Как я уже говорил, русская общественность, и либе­ральная, и социалистическая, исходя из незнания военного быта и из идей пацифизма и антимилитаризма, в большинстве своем относилась с равнодушием или прене­брежением к армии. Пренебрежением ко всему комплек­су явлений, носивших презрительную кличку «военщи­ны», «солдатчины», но — худо ли, хорошо ли — оли­цетворявших ведь собою элементы национальной оборо­ны.

В 1902-1903 годах армия наталкивалась на испыта­ния более тяжкие: во время вспыхивавших местами беспорядков войска, призванные для усмирения, связанные строгими правилами применения оружия и часто добро­сердечием начальников, подвергались не раз незаслужен­ным и тяжким оскорблениям толпы.

Можно только удив­ляться, насколько малое отражение имело тогда в армии то брожение, которое происходило уже в массах на по­чве революционной пропаганды и социального недоволь­ства. Солдаты безотказно исполняли свой долг. Но о ка­ких-то пределах добросердечия заставил нас поразмыс­лить эпизод, происшедший в нашем округе, в городе Радоме, когда революционная толпа напала на дежурную роту Могилевского полка. Рота изготовилась к стрельбе. Прибывший командир полка, полковник Булатов остано­вил роту:

— Не стрелять! Вы видите, что тут женщины и дети.

Вышел к толпе сам, безоружный, и… был убит напо­вал мальчишкой-мастеровым. Итак, солдат старой русской армии был храбр, смет­лив, чрезвычайно вынослив, крайне неприхотлив и впол­не дисциплинирован. …Покуда волны революции не смели и дисциплину, и самую армию…

Я видел ясно некоторые недочеты в системе нашего боевого обучения, писал на эту тему, но практически в скромной и зависимой роли ротного командира ничего в этом направлении осуществить не мог. Я не буду распро­страняться на эту специальную тему, приведу один лишь пример, понятный и для неспециалистов. Уже в вооруже­ние армий вводились скорострельная артиллерия и пуле­меты, и в военной печати раздавались предостерегающие голоса об обязательной «пустынности» полей сражений, на которых ни одна компактная цель не сможет появиться, чтобы не быть уничтоженной огнем…

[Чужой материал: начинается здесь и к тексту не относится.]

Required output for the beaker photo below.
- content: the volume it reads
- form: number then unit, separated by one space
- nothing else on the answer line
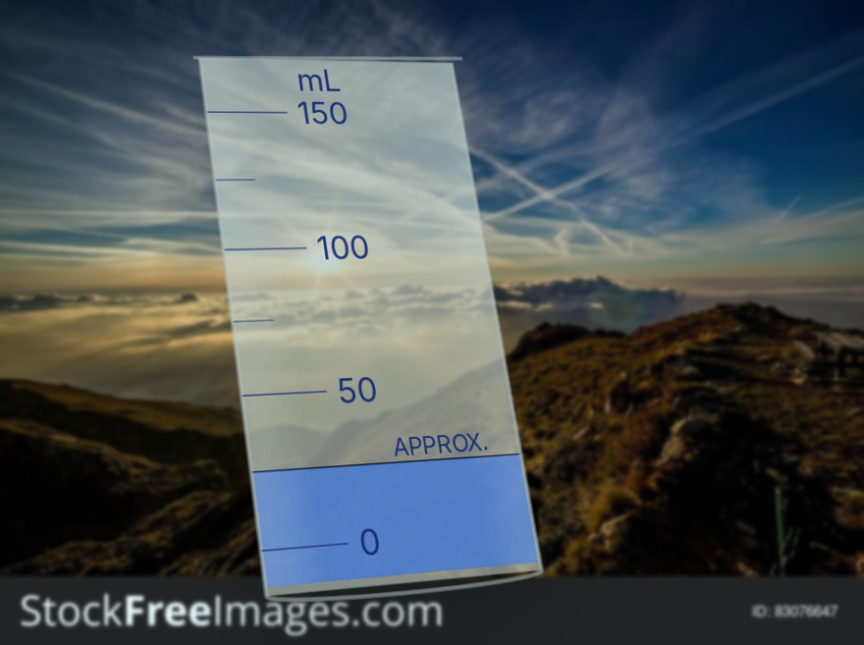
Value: 25 mL
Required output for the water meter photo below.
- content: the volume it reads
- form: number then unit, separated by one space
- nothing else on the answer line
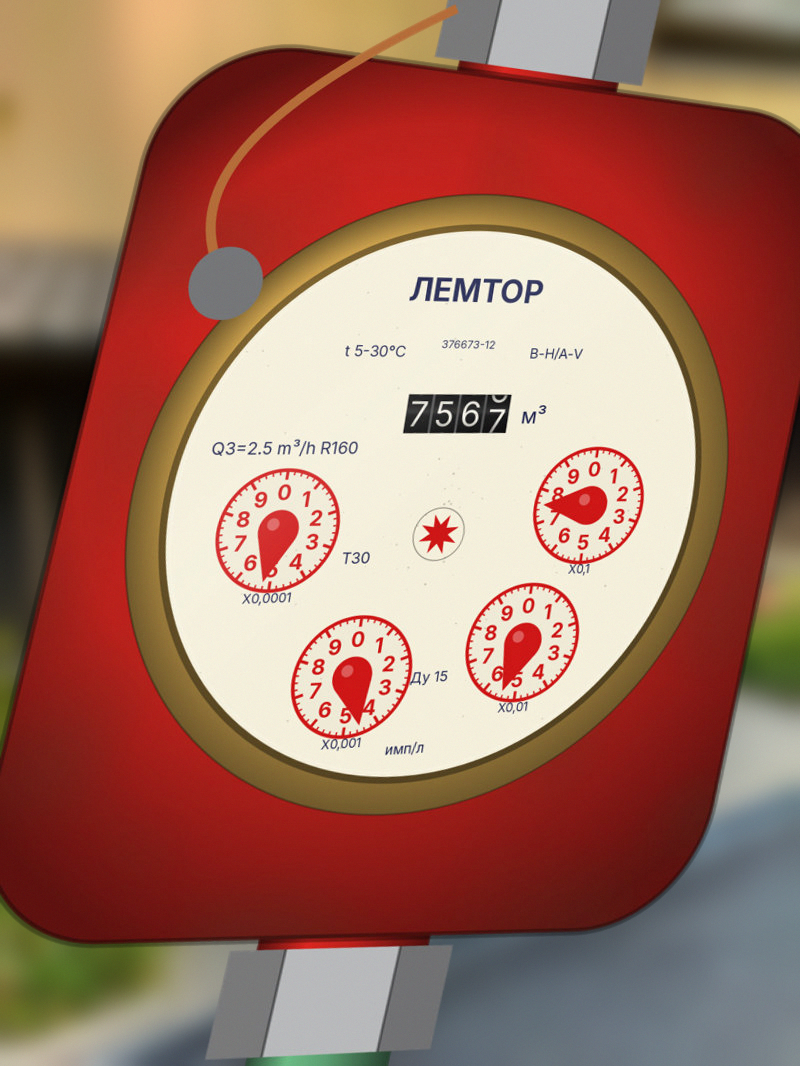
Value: 7566.7545 m³
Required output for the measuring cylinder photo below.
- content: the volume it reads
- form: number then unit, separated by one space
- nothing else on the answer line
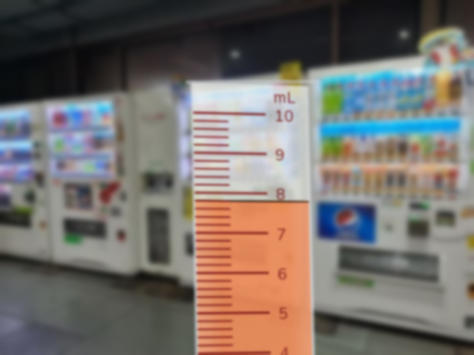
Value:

А наша артиллерия все еще выезжала лихо на открытые по­зиции, наша пехота в передовом Варшавском округе, как у нас говорилось, «ходила ящиками»: густые ротные колонны в районе стрелковых цепей в сфере дей­ствительного огня — передвигались шагом и даже в ногу!.. За это упущение пришлось нам поплатиться в первые месяцы японской войны…

А она надвигалась. Кончил я командование ротой осенью 1903 года накануне войны. Но ее приближение ни в малейшей степени не отражалось на жизни, службе и настроении войск. Не только у нас в пограничном Вар­шавском округе, войска которого не предполагалось сни­мать с австро-германского фронта, но и в других округах не замечалось ни какой-либо особой технической подго­товки, ни морального воздействия на солдат и офицеров.

Мы — большие и маленькие командиры, по требова­нию свыше МОЛЧАЛИ»… (А.И. Деникин «Путь русского офицера», М., «Современник», 1991 г., с. 89-97).